A technique for assessing on a daily basis the level of seismic risk prevailing in a given area of a deep-level mine has been developed. The technique relies on having an adequate history of seismicity recorded from the area, to allow for the accurate determination of the behaviour of a number of seismic risk parameters in relation to the occurrence of potentially damaging seismic events. The usefulness of the technique has been investigated at two sites on deep-level South African gold mines, with positive results.
Une technique pour valuer journellement Ie niveau dominant de risque sismique dans une region ou une mine ô niveau profond à ete developper. La technique depends essentiellement sur Ie fait qu'il y ai eu prealablement des rapports adequats d'enregistrement sismique dans la region pour permettre de determiner Ie comportement du nombre de risque sismique en relation à l'existence du potentiel qui pourrai endomager les evennements sismique. L'utilite de la technique à ete examiner dans deux chantiers de mines d'or à niveau profond en Afrique du Sud, avec des resultats positifs.
Ein Verfahren, um das seismische Risiko in einem gewissen Gebiet einer tiefen Mine zu bestimmen, ist entwickelt worden. Die Voraussetzung der Methode ist, daß man eine ausreichende Aufzeichnung der seismischen Vorkommnisse des Gebietes hat, um die genaue Bestimmung des Verhaltens einiger Parameter, die das seismische Risiko in Relation zu potentiell schadigenden seismischen vorkommnissen reflektieren, zu ermöglichen. Die Nuetzlichkeit dieses Verfahrens ist anhand von Daten aus zweier Gebiete in tiefen Goldminen in Suedafrika untersucht worden, mit positiven Resultaten.
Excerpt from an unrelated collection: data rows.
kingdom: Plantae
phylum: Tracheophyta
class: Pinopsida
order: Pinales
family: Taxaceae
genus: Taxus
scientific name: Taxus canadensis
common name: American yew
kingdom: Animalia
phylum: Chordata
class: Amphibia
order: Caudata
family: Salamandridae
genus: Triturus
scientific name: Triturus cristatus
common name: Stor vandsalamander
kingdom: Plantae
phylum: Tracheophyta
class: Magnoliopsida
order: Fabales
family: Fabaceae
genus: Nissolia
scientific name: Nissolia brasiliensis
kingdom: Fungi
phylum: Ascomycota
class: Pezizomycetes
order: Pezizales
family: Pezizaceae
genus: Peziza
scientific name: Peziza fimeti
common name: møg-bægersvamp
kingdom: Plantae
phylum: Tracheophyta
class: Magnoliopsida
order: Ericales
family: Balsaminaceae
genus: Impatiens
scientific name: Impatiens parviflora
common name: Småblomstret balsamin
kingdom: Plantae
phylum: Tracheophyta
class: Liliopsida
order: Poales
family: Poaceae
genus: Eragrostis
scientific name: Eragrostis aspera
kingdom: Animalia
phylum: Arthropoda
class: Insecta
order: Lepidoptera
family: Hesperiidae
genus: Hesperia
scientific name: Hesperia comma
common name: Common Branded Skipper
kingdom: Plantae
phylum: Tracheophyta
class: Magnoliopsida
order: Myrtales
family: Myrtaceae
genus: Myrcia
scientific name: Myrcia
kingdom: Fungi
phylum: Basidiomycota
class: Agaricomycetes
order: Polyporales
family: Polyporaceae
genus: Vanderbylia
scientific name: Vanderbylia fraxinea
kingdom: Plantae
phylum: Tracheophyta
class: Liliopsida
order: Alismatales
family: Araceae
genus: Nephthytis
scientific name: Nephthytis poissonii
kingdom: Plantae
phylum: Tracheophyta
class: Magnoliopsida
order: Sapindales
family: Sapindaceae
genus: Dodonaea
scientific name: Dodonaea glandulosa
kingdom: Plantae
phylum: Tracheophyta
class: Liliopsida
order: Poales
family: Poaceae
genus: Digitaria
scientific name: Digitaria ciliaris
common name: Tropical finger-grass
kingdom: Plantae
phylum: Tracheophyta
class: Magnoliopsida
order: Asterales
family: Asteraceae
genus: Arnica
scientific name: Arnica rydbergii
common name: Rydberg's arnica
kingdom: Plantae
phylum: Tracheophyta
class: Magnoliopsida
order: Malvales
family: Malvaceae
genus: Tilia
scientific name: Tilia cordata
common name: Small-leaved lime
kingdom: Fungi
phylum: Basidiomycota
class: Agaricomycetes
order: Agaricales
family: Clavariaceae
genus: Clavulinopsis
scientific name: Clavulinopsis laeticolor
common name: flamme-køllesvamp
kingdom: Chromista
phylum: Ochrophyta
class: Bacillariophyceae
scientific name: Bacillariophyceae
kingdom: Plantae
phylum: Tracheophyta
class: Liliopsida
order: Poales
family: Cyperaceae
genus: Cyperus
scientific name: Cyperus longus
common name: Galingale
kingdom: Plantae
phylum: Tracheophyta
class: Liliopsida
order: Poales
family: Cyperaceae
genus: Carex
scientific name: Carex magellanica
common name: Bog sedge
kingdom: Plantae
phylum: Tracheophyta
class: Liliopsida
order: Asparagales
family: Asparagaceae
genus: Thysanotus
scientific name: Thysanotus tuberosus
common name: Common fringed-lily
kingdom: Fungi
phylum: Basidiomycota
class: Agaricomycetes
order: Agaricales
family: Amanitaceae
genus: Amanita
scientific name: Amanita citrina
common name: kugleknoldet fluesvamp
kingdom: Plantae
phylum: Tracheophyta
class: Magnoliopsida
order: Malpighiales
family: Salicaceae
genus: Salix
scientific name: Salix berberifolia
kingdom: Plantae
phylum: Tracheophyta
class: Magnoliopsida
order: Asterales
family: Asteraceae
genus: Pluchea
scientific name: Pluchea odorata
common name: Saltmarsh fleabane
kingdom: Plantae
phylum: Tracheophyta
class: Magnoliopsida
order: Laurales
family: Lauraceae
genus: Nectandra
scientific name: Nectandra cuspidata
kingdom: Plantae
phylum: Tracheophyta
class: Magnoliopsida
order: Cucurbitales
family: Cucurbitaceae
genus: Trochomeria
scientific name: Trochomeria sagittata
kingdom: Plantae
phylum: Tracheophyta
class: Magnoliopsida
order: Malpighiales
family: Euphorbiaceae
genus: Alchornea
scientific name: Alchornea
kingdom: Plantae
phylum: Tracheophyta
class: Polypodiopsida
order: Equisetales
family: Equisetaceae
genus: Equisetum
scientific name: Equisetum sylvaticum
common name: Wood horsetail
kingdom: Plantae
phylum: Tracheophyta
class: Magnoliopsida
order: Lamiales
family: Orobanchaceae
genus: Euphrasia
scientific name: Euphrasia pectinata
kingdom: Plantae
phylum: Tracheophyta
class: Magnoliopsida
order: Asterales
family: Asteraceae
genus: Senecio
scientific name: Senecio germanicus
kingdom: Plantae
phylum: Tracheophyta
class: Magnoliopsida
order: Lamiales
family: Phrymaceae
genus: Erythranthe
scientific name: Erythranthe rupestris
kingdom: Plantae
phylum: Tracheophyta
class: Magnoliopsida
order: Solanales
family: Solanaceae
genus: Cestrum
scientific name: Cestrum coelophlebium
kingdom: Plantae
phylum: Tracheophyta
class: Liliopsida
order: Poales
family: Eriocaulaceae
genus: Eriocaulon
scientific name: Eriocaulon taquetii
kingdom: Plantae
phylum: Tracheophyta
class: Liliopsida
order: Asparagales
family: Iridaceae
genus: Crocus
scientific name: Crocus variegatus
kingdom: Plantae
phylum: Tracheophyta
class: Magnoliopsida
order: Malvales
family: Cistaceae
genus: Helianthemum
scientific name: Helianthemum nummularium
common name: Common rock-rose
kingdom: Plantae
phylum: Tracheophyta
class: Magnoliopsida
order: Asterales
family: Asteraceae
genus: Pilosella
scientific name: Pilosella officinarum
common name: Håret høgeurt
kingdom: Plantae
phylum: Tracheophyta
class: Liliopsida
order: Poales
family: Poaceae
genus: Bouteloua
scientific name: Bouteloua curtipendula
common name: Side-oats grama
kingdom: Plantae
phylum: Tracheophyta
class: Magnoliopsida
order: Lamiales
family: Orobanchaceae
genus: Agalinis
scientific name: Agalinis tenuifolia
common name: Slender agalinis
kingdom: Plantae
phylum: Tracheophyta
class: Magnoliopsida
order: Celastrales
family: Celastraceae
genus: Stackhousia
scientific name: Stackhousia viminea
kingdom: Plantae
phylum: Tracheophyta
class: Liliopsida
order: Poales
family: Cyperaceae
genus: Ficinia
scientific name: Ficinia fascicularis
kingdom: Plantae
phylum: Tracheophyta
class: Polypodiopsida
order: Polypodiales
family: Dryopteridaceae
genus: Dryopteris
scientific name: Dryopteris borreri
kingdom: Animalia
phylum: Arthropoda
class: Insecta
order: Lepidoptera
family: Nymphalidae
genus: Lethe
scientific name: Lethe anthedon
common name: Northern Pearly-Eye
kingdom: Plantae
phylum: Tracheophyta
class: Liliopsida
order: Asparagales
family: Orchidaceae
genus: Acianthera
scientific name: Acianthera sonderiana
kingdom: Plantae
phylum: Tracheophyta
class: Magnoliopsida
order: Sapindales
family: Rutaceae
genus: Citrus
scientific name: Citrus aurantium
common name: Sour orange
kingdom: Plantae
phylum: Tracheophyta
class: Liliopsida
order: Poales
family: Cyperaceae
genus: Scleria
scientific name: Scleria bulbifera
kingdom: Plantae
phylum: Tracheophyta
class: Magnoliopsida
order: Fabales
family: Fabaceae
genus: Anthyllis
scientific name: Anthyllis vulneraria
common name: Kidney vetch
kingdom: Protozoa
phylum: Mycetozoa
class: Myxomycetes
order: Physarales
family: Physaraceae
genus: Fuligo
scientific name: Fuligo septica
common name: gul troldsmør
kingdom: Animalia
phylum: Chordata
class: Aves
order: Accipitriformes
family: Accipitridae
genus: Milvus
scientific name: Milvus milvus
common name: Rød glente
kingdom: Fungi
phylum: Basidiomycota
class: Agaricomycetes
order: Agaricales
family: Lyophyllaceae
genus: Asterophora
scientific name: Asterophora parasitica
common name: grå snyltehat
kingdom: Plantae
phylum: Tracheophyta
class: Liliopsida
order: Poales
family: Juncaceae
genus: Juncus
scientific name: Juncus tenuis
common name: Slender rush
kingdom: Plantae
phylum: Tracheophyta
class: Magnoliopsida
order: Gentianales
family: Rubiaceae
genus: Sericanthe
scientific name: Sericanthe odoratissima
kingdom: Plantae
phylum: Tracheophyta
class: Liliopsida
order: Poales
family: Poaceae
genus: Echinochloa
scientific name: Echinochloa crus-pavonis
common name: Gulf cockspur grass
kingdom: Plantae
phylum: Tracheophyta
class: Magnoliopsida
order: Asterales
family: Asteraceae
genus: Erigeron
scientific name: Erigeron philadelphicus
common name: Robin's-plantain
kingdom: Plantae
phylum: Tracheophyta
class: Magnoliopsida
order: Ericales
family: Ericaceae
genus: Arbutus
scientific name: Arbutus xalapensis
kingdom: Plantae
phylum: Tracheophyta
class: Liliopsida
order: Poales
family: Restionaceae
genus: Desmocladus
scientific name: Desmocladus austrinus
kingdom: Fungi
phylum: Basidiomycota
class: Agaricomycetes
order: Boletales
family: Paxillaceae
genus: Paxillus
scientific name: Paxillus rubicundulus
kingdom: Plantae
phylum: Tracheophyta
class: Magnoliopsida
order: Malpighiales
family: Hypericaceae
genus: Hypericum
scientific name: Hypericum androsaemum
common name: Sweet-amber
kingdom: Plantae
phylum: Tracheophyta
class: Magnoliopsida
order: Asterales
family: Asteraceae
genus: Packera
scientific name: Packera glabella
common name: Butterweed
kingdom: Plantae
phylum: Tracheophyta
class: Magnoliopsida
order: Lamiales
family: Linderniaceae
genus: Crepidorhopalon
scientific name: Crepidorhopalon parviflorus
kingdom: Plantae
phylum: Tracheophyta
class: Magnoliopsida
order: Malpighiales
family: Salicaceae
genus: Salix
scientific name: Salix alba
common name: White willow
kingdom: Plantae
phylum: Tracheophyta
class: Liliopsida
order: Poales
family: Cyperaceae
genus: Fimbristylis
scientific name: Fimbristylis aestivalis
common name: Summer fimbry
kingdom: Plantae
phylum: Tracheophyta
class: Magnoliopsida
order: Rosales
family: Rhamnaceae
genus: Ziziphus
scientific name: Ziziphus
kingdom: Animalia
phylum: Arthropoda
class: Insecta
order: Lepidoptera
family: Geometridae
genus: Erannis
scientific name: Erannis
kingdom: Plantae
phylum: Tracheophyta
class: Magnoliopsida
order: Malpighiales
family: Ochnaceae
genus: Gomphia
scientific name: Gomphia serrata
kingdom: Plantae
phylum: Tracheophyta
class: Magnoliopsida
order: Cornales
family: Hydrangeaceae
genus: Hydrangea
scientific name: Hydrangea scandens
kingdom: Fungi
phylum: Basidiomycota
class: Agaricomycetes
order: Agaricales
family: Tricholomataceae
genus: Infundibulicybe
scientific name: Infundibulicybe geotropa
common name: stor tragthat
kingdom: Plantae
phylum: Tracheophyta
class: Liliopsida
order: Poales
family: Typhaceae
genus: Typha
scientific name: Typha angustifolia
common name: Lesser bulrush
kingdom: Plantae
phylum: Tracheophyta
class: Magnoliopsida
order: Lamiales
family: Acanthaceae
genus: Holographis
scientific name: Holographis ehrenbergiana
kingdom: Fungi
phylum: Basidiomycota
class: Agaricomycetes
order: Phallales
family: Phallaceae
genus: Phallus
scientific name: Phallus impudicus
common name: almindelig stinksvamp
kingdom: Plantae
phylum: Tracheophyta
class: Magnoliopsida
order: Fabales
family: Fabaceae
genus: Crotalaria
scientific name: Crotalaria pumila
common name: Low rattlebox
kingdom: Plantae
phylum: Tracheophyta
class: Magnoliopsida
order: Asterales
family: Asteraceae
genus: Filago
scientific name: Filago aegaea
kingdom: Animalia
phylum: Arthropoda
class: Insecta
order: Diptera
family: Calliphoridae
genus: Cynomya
Most gold mining in the Witwatersrand, South Africa involves the extraction of thin, tabular, shallowly dipping ore bodies at considerable depth (in excess of 2000 m below surface). The rock mass response to the high stresses induced by mining under such conditions can take the form of rock bursts, which continue to be a serious problem on deep-level South African gold mines, causing death or injury to underground workers and damage to underground excavations. While well-designed mine layouts and suitable support measures can be effective in combating the rockburst problem, there are areas in which more direct measures are required. The CSIR Division of Mining Technology is conducting research towards the development of a proactive rockburst control technique called preconditioning, in which explosive charges are detonated ahead of an advancing stope face, so as to transfer the high stresses away from the working areas (Lightfoot et al, 1996). A seismic risk assessment method has been developed under the auspices of the preconditioning project, to investigate the feasibility of determining periods of increased seismic risk accurately, so that the practice of preconditioning can perhaps be tied in to such periods. Earlier stages of development of the method have been described by Stewart and Spottiswoode (1993) and by Stewart (1995).
The seismic risk assessment method has been developed from and tested on the seismic data recorded from preconditioning sites on two deep level South African gold mines, which will be referred to hereafter as Mine A and Mine B. 2.1 Preconditioning sites The preconditioning experiment on Mine A is being conducted at a site where a strike-oriented pillar is being extracted (Figure 1). The seismicity from the site is being monitored via a Portable Seismic System (PSS), which has been described by Pattrick et al (1990). The deployment of the geophones around the site is shown in Figure 1. The preconditioning at this site is performed by means of long, large diameter holes (up to 20 m long and typically 89 mm in diameter) drilled parallel to and about five metres ahead of the advancing stope face. The explosive charge is detonated separately from the normal production blasts which are used to advance the face.